Some of my friends have told me that they don’t particularly like Vitter. Much of this negative feeling is because of a past scandal that has been resurrected by his opponents and sensationalized and exaggerated. However, this conduct occurred over 15 years ago, has never been repeated, and was fully vetted in the media seven years and ago. Sen. Vitter has apologized repeatedly to the voters and his family has forgiven him and moved on.

The only reason that we’re hearing it now is because Sen. Vitter’s opponents don’t want him to be governor. I believe that anyone who is sincere about atoning for a past regression that they do not repeat deserves to be forgiven and given a second chance. Frankly there are few of us who have not done something in our lives that we are truly ashamed about. I’m not condoning Se. Vitter’s past behavior, but frankly, if his wife and family can forgive him and so can I. The only reason to keep harping on it now is pure politics.

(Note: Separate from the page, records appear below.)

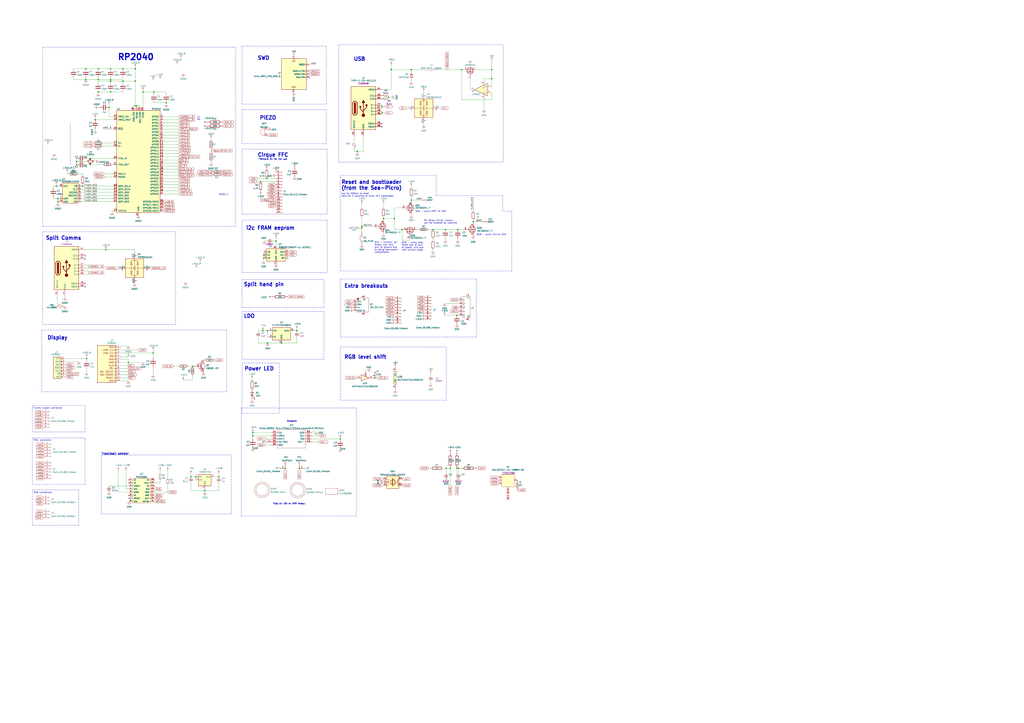
<source format=kicad_sch>
(kicad_sch (version 20211123) (generator eeschema)

  (uuid 8ff70208-e0ef-4a62-9afd-ebeae54606ca)

  (paper "A1")

  

  (junction (at 71.12 294.64) (diameter 0) (color 0 0 0 0)
    (uuid 091e99f5-1cae-4332-8d66-0d9463e88d87)
  )
  (junction (at 100.965 66.675) (diameter 0) (color 0 0 0 0)
    (uuid 112727ed-e0cb-4db1-aea1-2d0966416571)
  )
  (junction (at 403.86 64.77) (diameter 0) (color 0 0 0 0)
    (uuid 144b61a1-440a-43a2-a4b8-13981d6fdad6)
  )
  (junction (at 330.2 188.595) (diameter 0) (color 0 0 0 0)
    (uuid 16247b24-e48a-4f5a-819e-820777bdfb2e)
  )
  (junction (at 388.62 182.245) (diameter 0) (color 0 0 0 0)
    (uuid 1731fad9-9237-4908-b2f8-ad86c0bde5d3)
  )
  (junction (at 243.84 271.78) (diameter 1.016) (color 0 0 0 0)
    (uuid 1c0c8449-f37b-4e5e-b867-2ff9b68d8788)
  )
  (junction (at 216.535 209.55) (diameter 0) (color 0 0 0 0)
    (uuid 27b0e8e3-98fa-4afc-bf5d-10c927540397)
  )
  (junction (at 90.805 65.405) (diameter 0) (color 0 0 0 0)
    (uuid 30d988dc-d9db-40cd-b3f9-d664672a8c32)
  )
  (junction (at 90.805 75.565) (diameter 0) (color 0 0 0 0)
    (uuid 343a4083-d7f4-4696-a156-8c7d609c688e)
  )
  (junction (at 337.82 164.465) (diameter 0) (color 0 0 0 0)
    (uuid 3ad2829c-f115-4f44-9a22-1780623c0edb)
  )
  (junction (at 78.105 98.425) (diameter 0) (color 0 0 0 0)
    (uuid 3c165136-f60d-45f5-8438-07977bb7f057)
  )
  (junction (at 379.095 57.15) (diameter 0) (color 0 0 0 0)
    (uuid 42190070-8d59-4cc0-9c6e-43d951167435)
  )
  (junction (at 62.865 132.715) (diameter 0) (color 0 0 0 0)
    (uuid 42d76763-bb7e-4ba6-92cb-6d955a117866)
  )
  (junction (at 245.745 384.81) (diameter 0) (color 0 0 0 0)
    (uuid 48276d85-0c44-450f-9961-98ed58adf5f6)
  )
  (junction (at 160.655 391.795) (diameter 0) (color 0 0 0 0)
    (uuid 49dbbd6f-a2f1-4f01-8985-6edce5b23fd8)
  )
  (junction (at 219.71 271.78) (diameter 1.016) (color 0 0 0 0)
    (uuid 4ceaaa84-47cc-449a-a0da-3f7eeaa61c0d)
  )
  (junction (at 74.295 135.255) (diameter 0) (color 0 0 0 0)
    (uuid 4eab85ed-90fa-4fa9-b5cf-6a96a8096205)
  )
  (junction (at 111.125 86.995) (diameter 0) (color 0 0 0 0)
    (uuid 4eef1f6f-e857-4d09-8a91-2d63f1e1f87e)
  )
  (junction (at 90.805 66.675) (diameter 0) (color 0 0 0 0)
    (uuid 503b1890-d62c-48b3-99ff-effefe680440)
  )
  (junction (at 216.535 212.09) (diameter 0) (color 0 0 0 0)
    (uuid 50963dc7-edad-416d-8d6b-a58603df22bf)
  )
  (junction (at 207.645 355.6) (diameter 0) (color 0 0 0 0)
    (uuid 5102e651-9be4-4d0b-b8e2-4835e5409af7)
  )
  (junction (at 179.705 391.795) (diameter 0) (color 0 0 0 0)
    (uuid 52252e02-9ed6-4080-8162-702a0ceb6cbd)
  )
  (junction (at 293.37 124.46) (diameter 1.016) (color 0 0 0 0)
    (uuid 5421a832-643f-4a94-b0dc-de967cd117bc)
  )
  (junction (at 100.965 56.515) (diameter 0) (color 0 0 0 0)
    (uuid 56754156-60ac-4018-a64b-405388abb0a8)
  )
  (junction (at 403.86 57.15) (diameter 0) (color 0 0 0 0)
    (uuid 5725baf1-9f57-4855-803b-feaaa85ff2c3)
  )
  (junction (at 313.69 87.63) (diameter 0) (color 0 0 0 0)
    (uuid 57cf7011-754b-41eb-bce9-cc47fc342ced)
  )
  (junction (at 156.845 391.795) (diameter 0) (color 0 0 0 0)
    (uuid 585a714c-be94-4d1c-a514-0394dd915620)
  )
  (junction (at 307.975 310.515) (diameter 0) (color 0 0 0 0)
    (uuid 5c9364a1-71fe-4a6b-ab89-a9959621afe8)
  )
  (junction (at 67.945 153.035) (diameter 0) (color 0 0 0 0)
    (uuid 5d558443-02bd-4039-982f-fcc4250a8ec2)
  )
  (junction (at 365.76 188.595) (diameter 0) (color 0 0 0 0)
    (uuid 5d940caa-8575-473a-8597-244700d71d5f)
  )
  (junction (at 89.535 88.265) (diameter 0) (color 0 0 0 0)
    (uuid 5dcc00f3-334d-45e8-b675-19dbaf955baa)
  )
  (junction (at 46.355 153.035) (diameter 0) (color 0 0 0 0)
    (uuid 68492784-84b0-47a5-87fa-ed091e7989d2)
  )
  (junction (at 47.625 165.735) (diameter 0) (color 0 0 0 0)
    (uuid 6cc54a4a-c389-49b1-9f3a-02c1939d4ef9)
  )
  (junction (at 136.525 84.455) (diameter 0) (color 0 0 0 0)
    (uuid 6d2e47ef-9a66-439e-bc44-9b5ac6d190d5)
  )
  (junction (at 376.555 384.81) (diameter 0) (color 0 0 0 0)
    (uuid 71ff99ff-9585-4713-9a37-20e39660a252)
  )
  (junction (at 279.4 360.68) (diameter 0) (color 0 0 0 0)
    (uuid 738964ba-8165-4d65-b65c-124c03644f1b)
  )
  (junction (at 125.73 290.195) (diameter 0) (color 0 0 0 0)
    (uuid 77ced81d-c78d-4c3d-a9f7-d9ba034f6e60)
  )
  (junction (at 213.995 149.225) (diameter 0) (color 0 0 0 0)
    (uuid 79bddf6a-d85f-4d86-9070-9825e861a8f7)
  )
  (junction (at 62.865 135.255) (diameter 0) (color 0 0 0 0)
    (uuid 7c49e3cc-67b4-4965-a892-f7b191e50bad)
  )
  (junction (at 375.285 384.81) (diameter 0) (color 0 0 0 0)
    (uuid 8060930c-4b21-4711-a49b-e385b8d62bb0)
  )
  (junction (at 70.485 56.515) (diameter 0) (color 0 0 0 0)
    (uuid 821d6328-2431-4abd-a33c-deb0869d988c)
  )
  (junction (at 219.71 281.9
... [340615 chars truncated]
</source>
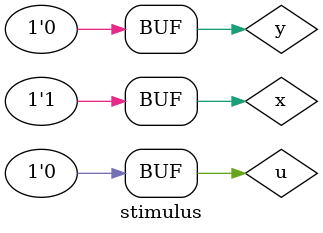
<source format=v>
`timescale 1ns / 1ps
module stimulus;
	// Inputs
	reg x;
	reg y;
	reg u;
	// Outputs
	wire z;
	// Instantiate the Unit Under Test (UUT)
	and_gate uut (
		x, 
		y,
		u, 
		z
	);
 
	initial begin
	$dumpfile("test.vcd");
    $dumpvars(0,stimulus);
		// Initialize Inputs
		x = 0;
		y = 0;
		u = 0;
 
	#20 x = 1;
	#20 y = 1;
	#20 u = 1;
	#20 y = 0;	
	#20 x = 1;
	#20 u = 0;	  
	#40 ;
 
	end  
 
		initial begin
		 $monitor("t=%3d x=%d,y=%d,u=%d,z=%d \n",$time,x,y,u,z, );
		 end
 
endmodule
 
 

</source>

Also, do we really want a Governor who is likable, or do we want one to tell it like it is and do what needs to be done, whether people like it or not. A lot of people didn’t like term limits. A lot of politicians didn’t like being challenged by Vitter or called down for ethics violations. The folks in Washington didn’t like him holding up appointments and extracting concessions from the political establishment. Governing is not about being liked, but rather about being effective and having the best interest of the state in your heart.

Sen Vitter has sponsored over 200 town hall meetings throughout the state and has always listened and been responsive to his constituents. He has a vision for moving the state forward, where all children can obtain a good education , where government is limited and small businesses have a chance to thrive and not worry about frivolous lawsuits.

It’s time to look to the future instead of the past. We need to ask ourselves the fundamental question we want to move forward with a progressive reform oriented governor who is business friendly and conservative and doesn’t mind upsetting the status quo. Our alternative to go regress back to the dark time when unions and the courthouse crowd ran the state and limited our opportunity to grow and prosper as a state.